Za nami pierwszy odcinek nowej edycji programu "Taniec z gwiazdami". Taneczne show Polsatu dopiero się zaczęło, a już wzbudza masę emocji. Wszystko za sprawą Justyny Żyły. Celebrytka, która swoje taneczne umiejętności szlifuje pod okiem Tomasza Barańskiego, kompletnie nie poradziła sobie na parkiecie. Jednak w tym przypadku to nie taniec, a bardzo surowe oceny jury sprawiły, że w sieci natychmiast wylała się pod ich adresem lawina krytyki. Dlaczego? Otóż zarówno Iwona Pavlović, jak i Andrzej Garbowski pokusili się o bardzo nieprzyjemne komentarze, nawiązując także do jej życia prywatnego.

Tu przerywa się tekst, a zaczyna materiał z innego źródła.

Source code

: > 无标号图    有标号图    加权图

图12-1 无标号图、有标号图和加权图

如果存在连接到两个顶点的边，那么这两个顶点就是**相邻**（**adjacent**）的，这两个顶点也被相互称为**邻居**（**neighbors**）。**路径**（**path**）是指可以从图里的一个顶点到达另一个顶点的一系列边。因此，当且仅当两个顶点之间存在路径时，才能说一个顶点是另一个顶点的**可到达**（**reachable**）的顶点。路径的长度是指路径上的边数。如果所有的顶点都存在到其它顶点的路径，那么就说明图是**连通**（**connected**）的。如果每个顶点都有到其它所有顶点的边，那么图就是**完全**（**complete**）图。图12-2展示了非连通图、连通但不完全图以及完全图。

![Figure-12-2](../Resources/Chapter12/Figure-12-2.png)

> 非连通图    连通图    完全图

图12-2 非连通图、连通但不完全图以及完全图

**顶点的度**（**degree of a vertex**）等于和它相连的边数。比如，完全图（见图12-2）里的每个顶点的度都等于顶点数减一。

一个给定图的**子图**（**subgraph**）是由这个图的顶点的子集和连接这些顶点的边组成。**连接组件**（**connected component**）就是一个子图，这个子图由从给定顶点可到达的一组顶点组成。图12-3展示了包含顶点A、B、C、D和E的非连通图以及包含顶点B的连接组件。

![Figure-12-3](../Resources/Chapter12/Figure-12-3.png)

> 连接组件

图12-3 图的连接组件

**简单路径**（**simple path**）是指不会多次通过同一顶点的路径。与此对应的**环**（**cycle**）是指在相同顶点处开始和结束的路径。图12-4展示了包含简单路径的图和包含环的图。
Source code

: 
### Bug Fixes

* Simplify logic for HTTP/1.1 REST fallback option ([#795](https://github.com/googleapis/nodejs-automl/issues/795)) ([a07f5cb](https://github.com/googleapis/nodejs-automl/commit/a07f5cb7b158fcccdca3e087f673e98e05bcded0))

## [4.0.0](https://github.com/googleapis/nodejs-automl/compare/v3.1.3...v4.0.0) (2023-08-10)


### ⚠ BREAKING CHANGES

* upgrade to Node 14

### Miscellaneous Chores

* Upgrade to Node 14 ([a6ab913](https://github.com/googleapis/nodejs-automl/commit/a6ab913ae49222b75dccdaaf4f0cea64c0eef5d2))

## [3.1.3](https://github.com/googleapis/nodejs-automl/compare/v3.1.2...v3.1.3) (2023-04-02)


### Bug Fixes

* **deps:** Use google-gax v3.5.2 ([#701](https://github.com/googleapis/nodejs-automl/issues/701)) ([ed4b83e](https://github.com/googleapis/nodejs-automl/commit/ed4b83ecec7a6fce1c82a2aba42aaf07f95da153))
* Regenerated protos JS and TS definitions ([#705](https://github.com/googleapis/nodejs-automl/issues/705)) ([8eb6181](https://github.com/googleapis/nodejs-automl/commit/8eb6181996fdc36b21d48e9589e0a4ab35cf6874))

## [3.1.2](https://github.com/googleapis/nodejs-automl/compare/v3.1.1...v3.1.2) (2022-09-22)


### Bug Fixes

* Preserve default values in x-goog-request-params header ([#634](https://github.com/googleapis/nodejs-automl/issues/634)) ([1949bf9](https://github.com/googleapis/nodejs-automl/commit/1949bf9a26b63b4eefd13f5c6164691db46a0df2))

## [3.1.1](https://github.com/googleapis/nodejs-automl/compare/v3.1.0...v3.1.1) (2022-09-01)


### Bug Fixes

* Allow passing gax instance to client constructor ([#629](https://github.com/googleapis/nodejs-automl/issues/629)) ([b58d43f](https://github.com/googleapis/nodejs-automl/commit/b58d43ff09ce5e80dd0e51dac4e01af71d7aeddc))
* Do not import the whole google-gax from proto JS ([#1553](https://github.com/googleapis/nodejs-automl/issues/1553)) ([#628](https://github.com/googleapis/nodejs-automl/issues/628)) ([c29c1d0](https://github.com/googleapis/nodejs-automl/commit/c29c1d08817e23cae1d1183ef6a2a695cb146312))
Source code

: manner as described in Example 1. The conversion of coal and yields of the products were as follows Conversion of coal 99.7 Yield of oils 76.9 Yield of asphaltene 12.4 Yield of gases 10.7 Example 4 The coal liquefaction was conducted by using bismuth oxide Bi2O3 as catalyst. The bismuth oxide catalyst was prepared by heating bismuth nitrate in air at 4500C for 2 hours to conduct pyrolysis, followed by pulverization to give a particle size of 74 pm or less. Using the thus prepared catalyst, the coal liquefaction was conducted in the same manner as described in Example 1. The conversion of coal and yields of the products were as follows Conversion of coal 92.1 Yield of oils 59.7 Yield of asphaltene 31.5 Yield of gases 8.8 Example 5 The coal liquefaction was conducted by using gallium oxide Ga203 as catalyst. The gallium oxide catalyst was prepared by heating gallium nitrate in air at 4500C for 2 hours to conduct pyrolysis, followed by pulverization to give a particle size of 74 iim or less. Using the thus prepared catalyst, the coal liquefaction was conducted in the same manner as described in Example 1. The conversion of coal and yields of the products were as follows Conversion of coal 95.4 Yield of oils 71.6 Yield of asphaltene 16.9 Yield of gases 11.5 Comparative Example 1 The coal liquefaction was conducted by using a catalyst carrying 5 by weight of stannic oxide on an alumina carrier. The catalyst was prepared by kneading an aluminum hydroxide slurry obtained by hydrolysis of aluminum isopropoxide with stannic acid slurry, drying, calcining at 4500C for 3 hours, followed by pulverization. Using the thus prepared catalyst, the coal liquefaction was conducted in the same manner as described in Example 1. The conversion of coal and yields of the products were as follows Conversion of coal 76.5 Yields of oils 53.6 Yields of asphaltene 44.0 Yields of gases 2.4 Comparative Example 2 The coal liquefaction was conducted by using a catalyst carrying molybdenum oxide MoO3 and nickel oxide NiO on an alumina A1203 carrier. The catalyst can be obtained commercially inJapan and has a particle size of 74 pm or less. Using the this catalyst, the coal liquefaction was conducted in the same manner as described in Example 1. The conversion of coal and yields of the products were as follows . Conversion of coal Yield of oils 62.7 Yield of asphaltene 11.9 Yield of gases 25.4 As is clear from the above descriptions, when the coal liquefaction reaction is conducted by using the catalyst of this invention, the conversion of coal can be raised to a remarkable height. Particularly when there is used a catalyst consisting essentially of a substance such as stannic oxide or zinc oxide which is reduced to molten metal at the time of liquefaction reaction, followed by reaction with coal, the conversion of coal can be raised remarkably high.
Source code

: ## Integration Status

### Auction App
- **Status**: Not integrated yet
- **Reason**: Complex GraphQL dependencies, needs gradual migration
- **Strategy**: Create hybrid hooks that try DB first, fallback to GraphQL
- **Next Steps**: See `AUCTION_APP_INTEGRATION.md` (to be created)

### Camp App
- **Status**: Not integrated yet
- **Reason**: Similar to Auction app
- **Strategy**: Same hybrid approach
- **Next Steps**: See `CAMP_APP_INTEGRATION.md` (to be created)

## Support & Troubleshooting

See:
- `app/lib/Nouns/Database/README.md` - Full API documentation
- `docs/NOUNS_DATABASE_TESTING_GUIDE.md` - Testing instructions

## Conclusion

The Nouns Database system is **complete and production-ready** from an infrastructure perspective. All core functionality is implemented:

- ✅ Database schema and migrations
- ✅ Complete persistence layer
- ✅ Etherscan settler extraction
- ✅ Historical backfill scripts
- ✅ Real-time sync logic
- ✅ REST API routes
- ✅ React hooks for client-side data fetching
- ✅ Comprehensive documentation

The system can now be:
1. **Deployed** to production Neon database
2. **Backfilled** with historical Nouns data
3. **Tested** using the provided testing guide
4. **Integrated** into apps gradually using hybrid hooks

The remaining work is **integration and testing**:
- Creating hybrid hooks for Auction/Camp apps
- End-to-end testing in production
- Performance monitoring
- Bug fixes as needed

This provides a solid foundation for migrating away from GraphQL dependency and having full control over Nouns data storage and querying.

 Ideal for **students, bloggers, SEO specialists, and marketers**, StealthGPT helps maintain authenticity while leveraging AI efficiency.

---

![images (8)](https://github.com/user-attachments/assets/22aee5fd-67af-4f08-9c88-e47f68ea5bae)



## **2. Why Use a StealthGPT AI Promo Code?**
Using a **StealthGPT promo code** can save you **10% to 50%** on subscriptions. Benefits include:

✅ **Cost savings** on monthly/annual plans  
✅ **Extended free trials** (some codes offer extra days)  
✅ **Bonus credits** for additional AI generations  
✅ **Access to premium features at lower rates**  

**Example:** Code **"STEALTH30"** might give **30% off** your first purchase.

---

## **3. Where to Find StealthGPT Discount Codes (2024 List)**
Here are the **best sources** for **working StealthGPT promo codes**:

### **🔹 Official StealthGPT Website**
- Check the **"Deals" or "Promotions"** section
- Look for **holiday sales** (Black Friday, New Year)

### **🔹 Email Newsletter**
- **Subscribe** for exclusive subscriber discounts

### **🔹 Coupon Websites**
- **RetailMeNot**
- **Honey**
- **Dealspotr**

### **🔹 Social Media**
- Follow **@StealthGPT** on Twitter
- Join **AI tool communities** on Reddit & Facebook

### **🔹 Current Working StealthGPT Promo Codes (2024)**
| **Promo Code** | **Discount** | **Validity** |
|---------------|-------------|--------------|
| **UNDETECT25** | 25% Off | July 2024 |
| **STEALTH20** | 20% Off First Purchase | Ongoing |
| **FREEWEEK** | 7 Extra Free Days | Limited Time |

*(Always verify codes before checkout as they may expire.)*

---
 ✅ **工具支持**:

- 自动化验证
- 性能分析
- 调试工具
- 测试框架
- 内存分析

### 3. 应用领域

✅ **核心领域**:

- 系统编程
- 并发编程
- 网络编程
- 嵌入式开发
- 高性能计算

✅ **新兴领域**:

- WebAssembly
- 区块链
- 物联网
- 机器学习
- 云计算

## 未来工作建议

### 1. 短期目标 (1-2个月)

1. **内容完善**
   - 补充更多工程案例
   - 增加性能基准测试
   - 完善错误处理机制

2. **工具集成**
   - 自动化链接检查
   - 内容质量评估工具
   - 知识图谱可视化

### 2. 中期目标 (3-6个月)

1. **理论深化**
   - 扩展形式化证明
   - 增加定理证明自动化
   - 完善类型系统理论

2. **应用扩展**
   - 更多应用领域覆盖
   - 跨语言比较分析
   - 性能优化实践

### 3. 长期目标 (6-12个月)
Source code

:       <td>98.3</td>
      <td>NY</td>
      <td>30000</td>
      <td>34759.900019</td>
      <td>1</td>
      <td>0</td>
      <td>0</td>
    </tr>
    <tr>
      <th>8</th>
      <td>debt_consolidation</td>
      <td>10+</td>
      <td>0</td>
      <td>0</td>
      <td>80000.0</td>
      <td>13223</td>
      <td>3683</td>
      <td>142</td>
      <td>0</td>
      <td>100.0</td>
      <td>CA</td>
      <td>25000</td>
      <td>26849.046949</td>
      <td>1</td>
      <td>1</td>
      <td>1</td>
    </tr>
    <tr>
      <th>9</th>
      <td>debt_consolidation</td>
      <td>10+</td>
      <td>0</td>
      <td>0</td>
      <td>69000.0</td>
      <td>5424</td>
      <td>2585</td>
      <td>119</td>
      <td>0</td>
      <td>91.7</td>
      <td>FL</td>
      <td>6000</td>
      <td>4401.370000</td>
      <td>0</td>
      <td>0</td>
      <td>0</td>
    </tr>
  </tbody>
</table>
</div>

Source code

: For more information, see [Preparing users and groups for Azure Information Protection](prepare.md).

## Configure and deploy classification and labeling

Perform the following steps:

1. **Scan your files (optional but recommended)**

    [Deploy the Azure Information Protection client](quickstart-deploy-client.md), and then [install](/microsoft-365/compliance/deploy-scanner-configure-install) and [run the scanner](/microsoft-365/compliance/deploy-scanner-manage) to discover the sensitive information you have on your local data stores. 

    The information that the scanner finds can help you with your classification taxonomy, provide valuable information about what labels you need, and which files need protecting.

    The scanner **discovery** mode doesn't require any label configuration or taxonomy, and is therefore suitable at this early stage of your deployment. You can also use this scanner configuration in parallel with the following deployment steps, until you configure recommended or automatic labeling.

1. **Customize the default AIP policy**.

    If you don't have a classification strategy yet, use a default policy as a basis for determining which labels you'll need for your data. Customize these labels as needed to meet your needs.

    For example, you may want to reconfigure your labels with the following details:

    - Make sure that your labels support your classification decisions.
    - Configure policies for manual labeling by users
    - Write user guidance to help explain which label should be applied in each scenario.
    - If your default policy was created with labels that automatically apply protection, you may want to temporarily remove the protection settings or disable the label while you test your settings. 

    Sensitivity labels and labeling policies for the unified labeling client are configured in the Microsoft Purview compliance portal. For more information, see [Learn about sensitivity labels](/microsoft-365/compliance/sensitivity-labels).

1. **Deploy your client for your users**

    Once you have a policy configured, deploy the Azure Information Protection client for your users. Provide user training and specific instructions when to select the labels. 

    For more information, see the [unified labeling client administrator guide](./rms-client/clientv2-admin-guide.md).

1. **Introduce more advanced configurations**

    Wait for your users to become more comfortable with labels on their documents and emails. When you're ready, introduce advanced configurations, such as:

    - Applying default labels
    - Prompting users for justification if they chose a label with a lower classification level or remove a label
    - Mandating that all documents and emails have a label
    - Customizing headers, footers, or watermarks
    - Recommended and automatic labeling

Justyna Żyła, uważaj, abyś w następnym odcinku nie była była... - wyrecytował Grabowski.
Teraz Tomasz Barański w rozmowie z portalem Jastrząb Post wyjawił, jak on podchodzi do tak ostrej krytyki jury.
Zdaniem Barańskiego, taniec Justyny nie zasługiwał na najniższą ocenę, czyli jedynkę. Co więcej wyznał także, że jego taneczna partnerka tuż po występie "uroniła łezkę".
Jurorzy niepotrzebnie tak skrytykowali. Nawet my pomiędzy sobą tancerzami rozmawialiśmy, że nie powinna dostać jedynki. Nie tańczy jakoś wybitnie, ale nie leżała przez ten miesiąc. (…) Po odcinku uroniła łezkę, przykro nam było bardzo, ale idziemy dalej. Justyna ma dużo dystansu wokół tego co się wokół niej dzieje – wyjawił w rozmowie z Jastrząb Post.
No cóż, ciekawe czy w następnym odcinku Justyna Żyła poradzi sobie trochę lepiej. A być może nawet i jury pokusi się o łaskawsze noty?
A Waszym zdaniem, Justyna zasługiwała na taką ocenę, czy może była to już lekka przesada?